July 16, 2011 – Had to get on an early morning bus (Knutsford Express) to go to Kingston to pick up food from Food for the Poor location in Spanish Town.  Noone could explain why I couldn’t retrieve the order at the Montego Bay location.   I should have known this was going to take all day: I let somebody from a Jamaican agency insist that “all you have to do is come before twelve o’ clock, and just come to the gate and the security will call to go in and pick up what you ordered; no man, you don’t have to wait, you just tell the security the name of the agency and they will direct you”.  And I fell for it.  Wayne, a friend who volunteered to drive another friend’s pickup got me at the KE depot and we went directly to the Spanish Town location; got there before 10 am.  We joined the We did not drive out of there until after 3 PM.  That meant I did not have enough time to get back to Cherry Gardens, put up the stuff and then back to New Kingston to get on KE.   Instead, I found my way down to the bus park by Darling Street end of Coronation Market and got on a Coaster.  It was fine; in hindsight, the ride was just as (un)comfortable as the KE, so guess what I’ll be using to travel between Mobay and Kgn from now on, at 1/3 of the price?  Yep.

July 17, 2011 – first thing to tackle: install a bookshelf for the books.  Esther joins me in MoBay and we go shopping for plywood (it took five people  to sell me two sheets of construction plywood!) and rope (far cheaper in the store ironically named Efficient Hardware where it was sold by the pound, than in hoity-toity True Value where it was six times more expensive!).  Found someone to drill the hole in the ceiling and install the hooks.   Then four (volunteers Chris and Marcia, Esther and myself) of us strung, knotted and hung the shelves, somewhat haphazardly, into place.  The books didn’t actually arrive until Wednesday, since I was hit with a dose of passive-aggressiveness on the part of a certain school administrator.

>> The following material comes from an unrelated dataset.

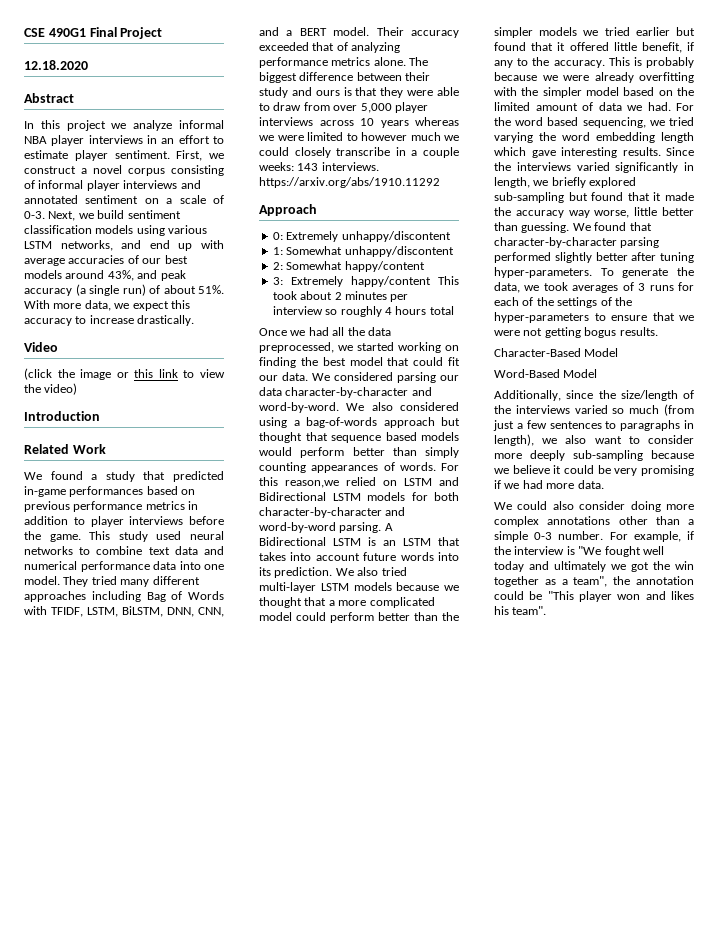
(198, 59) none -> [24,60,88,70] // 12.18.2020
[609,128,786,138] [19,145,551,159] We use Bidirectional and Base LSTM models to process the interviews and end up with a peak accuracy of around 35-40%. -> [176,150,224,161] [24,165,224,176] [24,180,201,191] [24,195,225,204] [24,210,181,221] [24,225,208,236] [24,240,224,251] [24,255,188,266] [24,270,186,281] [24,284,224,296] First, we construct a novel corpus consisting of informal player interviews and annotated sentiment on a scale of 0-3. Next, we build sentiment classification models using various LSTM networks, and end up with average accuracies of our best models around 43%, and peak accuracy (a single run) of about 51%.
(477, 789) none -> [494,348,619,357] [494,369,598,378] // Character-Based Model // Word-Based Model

Bookshelves in the designated library installed by Christopher (volunteer), Esther and I. (Photo by Nikolai Samuels, Aug. 12, 2011)

July 18 – August 12, 2011 – Granville Reading & Art Programme Lite.
What was I thinking?

This question passed my lips in whispers several times over the four-week period as I tried to keep the kids from killing each other (literally!); dealt with electricity outages, water lockoffs, sugar shortage, running out of toilet paper and soap; figured out how to feed the kids each day (the goods did not make it from Kingston to Mobay for another 3 weeks!) while not freaking out about how much money I was sucking out of my own checking account; did impromptu lessons to convey basic math & reasoning skills that children should already have learned in school; created ad hoc ‘behavior management plans’ for the particularly disruptive kids;  managed volunteers who needed to be told what to do & how to do it on practically every task that mattered; managed parents who didn’t know that they were supposed to behave like adults; intervened in abusive situations in the homes of individual children, all the while trying to get a good night’s sleep in order to be able to navigate the daily trip back and forth between Mt. Salem and Granville, to start all over again the next day.

All that said, within the chaos, things actually got done.  We even managed to have some fun.


One response to this post.

  1. You are truly an inspiration. With your continued passion, dedication, and hard work things will continue to happen for you and for those you serve.